Alternatively we could simply recover energy from the disk at this point and sacrifice the rotor arm reversal under disk braking (the entire system would cease all motion at the conclusion of disk braking under these conditions). In the frame of reference of the drive unit, disk rotation will have been double as noted earlier, but this must have been achieved with an applied force equal to the secondary reactive force since the two are equal; not unlike accelerating a car downhill the reactive force allows us (in this instance)  a 'two for one' return on our investment of energy. But we can do better than 'two for one'.

So, adopting the preferred method (and allowing 100% efficiency):

the work potential of the rotor arm = 999960 ergs (primary motion)

and the work potential of the disk after recovery of the energy of the rotor arm = 999960 ergs

and since recovery of the energy of the disk creates another secondary reactive force in opposite direction to the first, the rotor arm accelerates again in opposite direction but as before, therefore:

work potential of the rotor arm = 999960 ergs (secondary motion)

999960 x 3 = 2999880 ergs (from the 3 separate motions)

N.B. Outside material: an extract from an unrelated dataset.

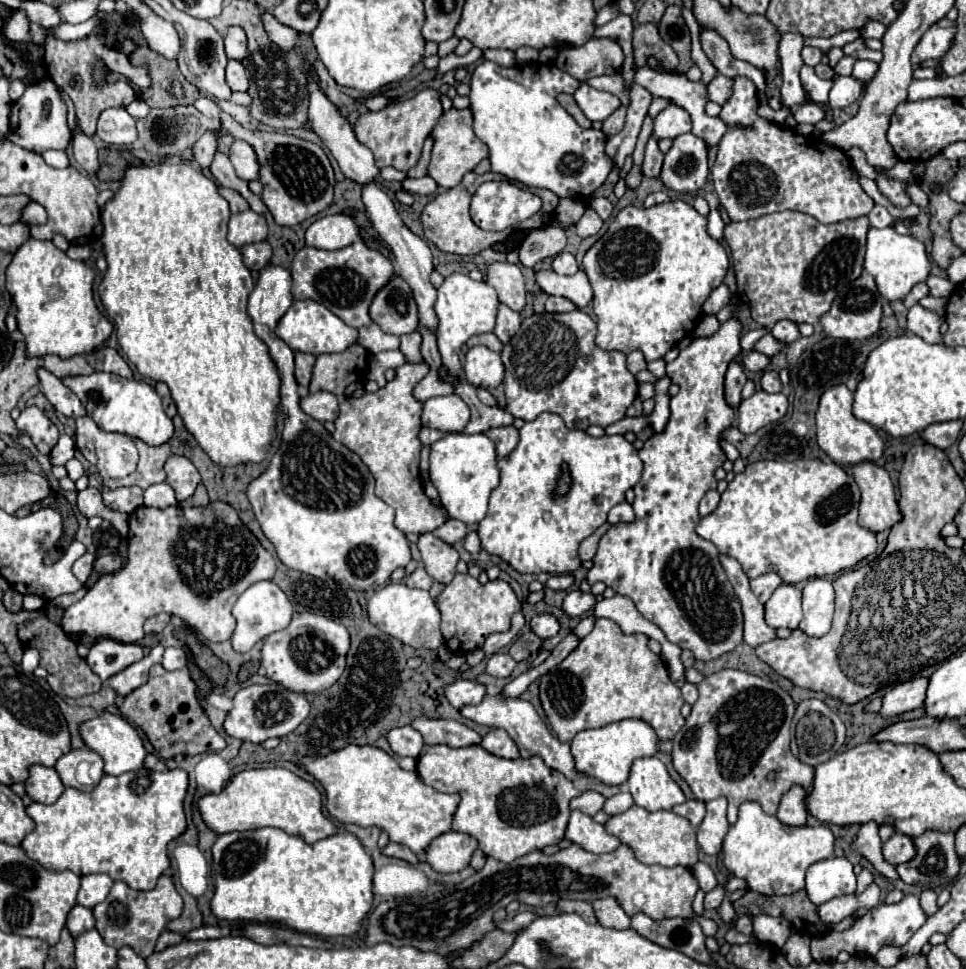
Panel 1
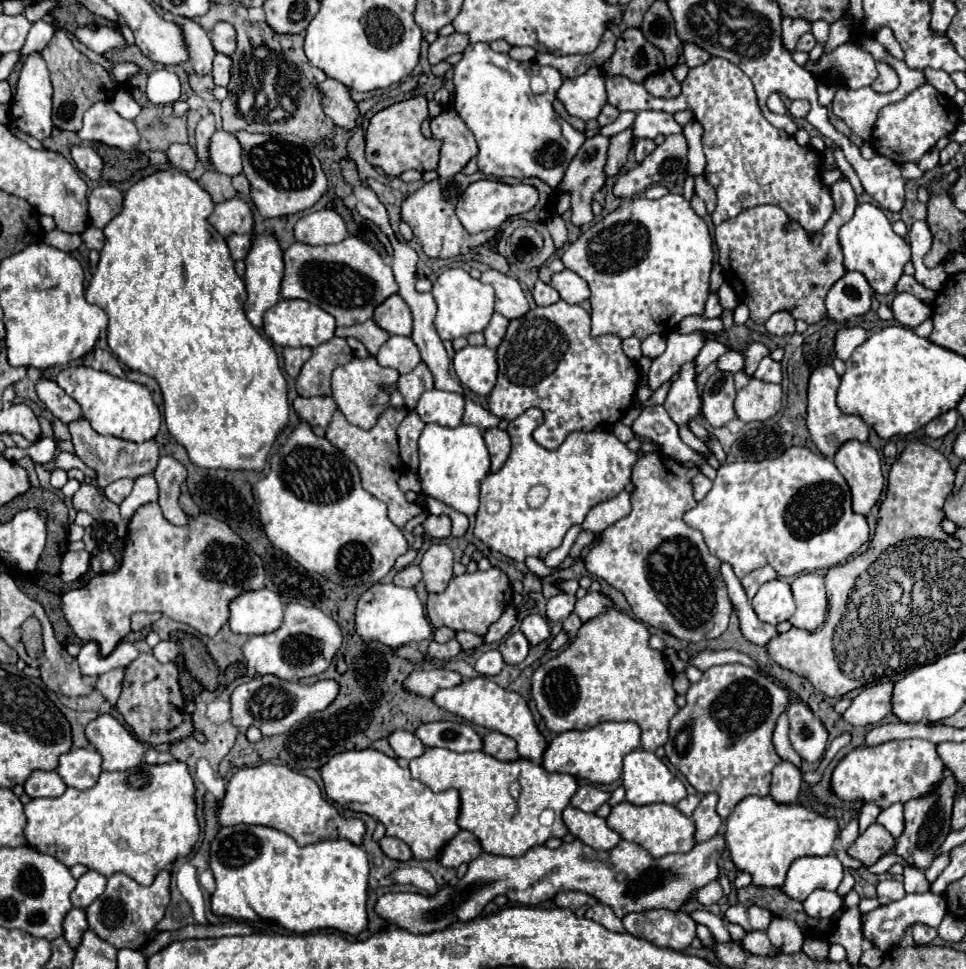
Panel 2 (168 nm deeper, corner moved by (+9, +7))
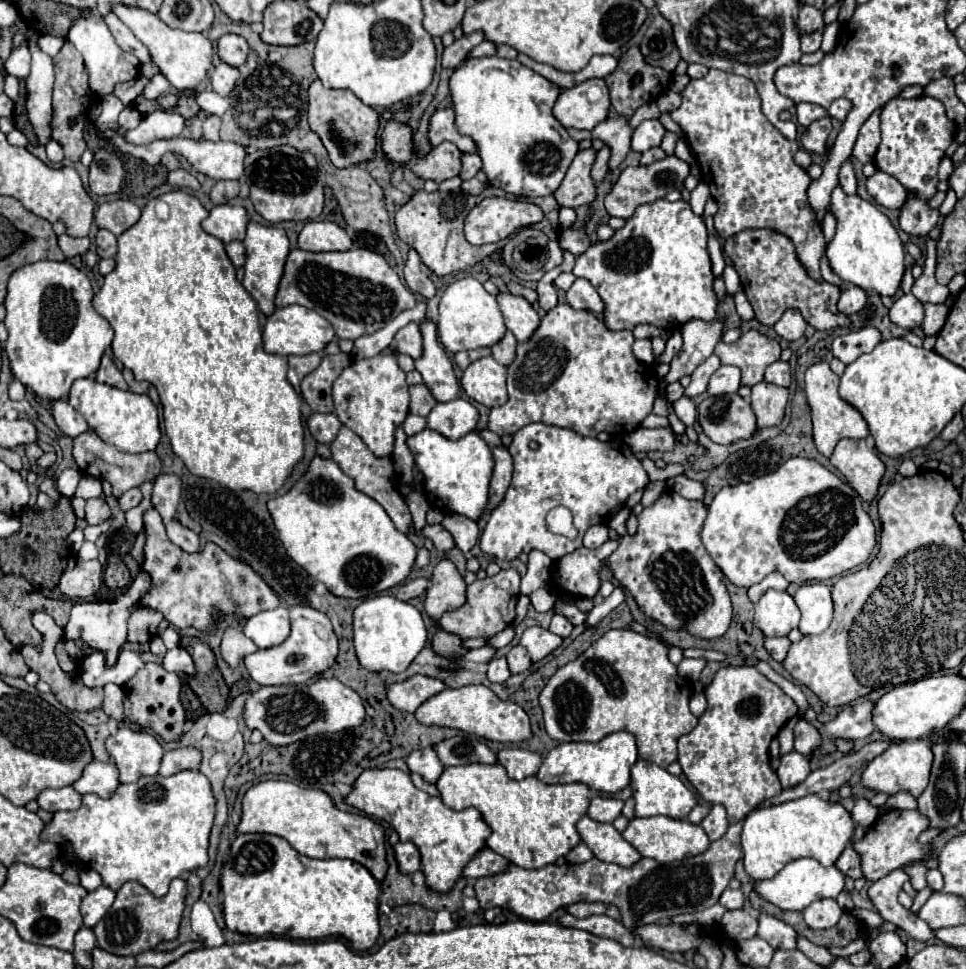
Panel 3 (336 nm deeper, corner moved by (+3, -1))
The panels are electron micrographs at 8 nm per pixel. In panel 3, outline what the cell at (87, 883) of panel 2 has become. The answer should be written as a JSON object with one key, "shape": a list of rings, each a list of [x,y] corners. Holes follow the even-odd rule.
{"shape":[[[100,885],[98,889],[90,891],[84,899],[82,899],[82,905],[80,905],[80,911],[82,911],[82,917],[84,917],[84,925],[86,927],[94,927],[108,911],[108,907],[114,903],[114,891],[106,885]]]}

Thus for the ideal 100% efficient theoretical limit on work potential of the PE apparatus as described with an applied force as defined:

work expended = 999,960 ergs

work recovered = 2,999,880 ergs (300%)

Btw lumen there was an earlier post of just such data, I'll add another here though of a typical test run. In fact the disk gains energy significantly faster with the rotor arm free.

[broli]

Tusk SI units are a little easier on the brains . However I seem to agree with your cycle, to sum it up.

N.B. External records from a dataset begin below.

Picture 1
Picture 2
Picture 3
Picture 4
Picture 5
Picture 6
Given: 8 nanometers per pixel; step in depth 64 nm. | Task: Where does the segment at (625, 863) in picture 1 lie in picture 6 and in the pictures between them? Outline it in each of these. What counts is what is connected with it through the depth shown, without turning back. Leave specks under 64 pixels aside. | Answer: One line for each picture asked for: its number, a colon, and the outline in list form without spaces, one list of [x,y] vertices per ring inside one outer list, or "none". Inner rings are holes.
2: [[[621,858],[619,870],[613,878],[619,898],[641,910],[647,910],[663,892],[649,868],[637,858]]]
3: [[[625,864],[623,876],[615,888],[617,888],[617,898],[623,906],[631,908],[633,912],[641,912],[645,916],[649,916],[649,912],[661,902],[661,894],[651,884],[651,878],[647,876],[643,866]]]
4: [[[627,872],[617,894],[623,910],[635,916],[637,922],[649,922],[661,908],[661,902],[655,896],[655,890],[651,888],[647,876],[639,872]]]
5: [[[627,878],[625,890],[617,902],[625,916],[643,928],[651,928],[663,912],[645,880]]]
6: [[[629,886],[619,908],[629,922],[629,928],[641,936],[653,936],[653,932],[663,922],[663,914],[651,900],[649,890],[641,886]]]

1) Put in X units of energy to accelerate disk from the arm's reference point
2) Both disk and arm will be rotating now, in opposite directions
3) Break arm from earth's reference point
4) regain X units of energy from this
4) Disk will be still spinning with X units of energy
5) Break disk from arm's reference point
6) regain X units of energy from this
7) this will cause the arm to start rotating with X units of energy
6) Break arm from earth's reference point
9) regain X units of energy from this
10) No motion in the system left
11) repeat 1)

[Tusk]

Well done broli, if I had thought to put things so succinctly myself perhaps we could have got to this point sooner. One small criticism, a potential clarity issue for anyone reading through your steps without prior knowledge of the device; in steps 3, 5 and 6 I think you meant to say 'brake' rather than 'break'. So if I may repeat with the corrections and some renumbering, since it's such a fine explanation:

1: Put in X units of energy to accelerate disk from the arm's reference point
2: Both disk and arm will be rotating now, in opposite directions
3: Brake arm from earth's reference point
4: regain X units of energy from this
5: Disk will be still spinning with X units of energy
6: Brake disk from arm's reference point
7: regain X units of energy from this
8: this will cause the arm to start rotating with X units of energy
9: Brake arm from earth's reference point
10: regain X units of energy from this
11: No motion in the system left
12: repeat 1)

(with thanks to broli for this analysis)


Outstanding effort 

I guess that makes it somewhat easier for anyone looking to find a hole in the plot, so fire away by all means (but please read the entire thread first since I've covered quite a lot of ground already and don't wish to choke the thread with repetition). The most common areas of concern (i.e. disbelief) are as follows:

1. That a secondary force of equal magnitude and acting in the same direction as the applied force manifests at the axis of the disk.

2. That the location of the EM drive unit mounted at the main rotor arm axis allows both disk and rotor to accelerate with a single applied force, sufficient in convention for one or other motions but not both simultaneously.

3. That a second acceleration of the rotor arm equal and opposite to the first manifests due to the secondary force acting when the disk is subjected to braking.

These three issues have been discussed at length, however if any of these or some other aspect of the material continues to elude acceptance after reading through the thread then I will happily attempt a clearer explanation.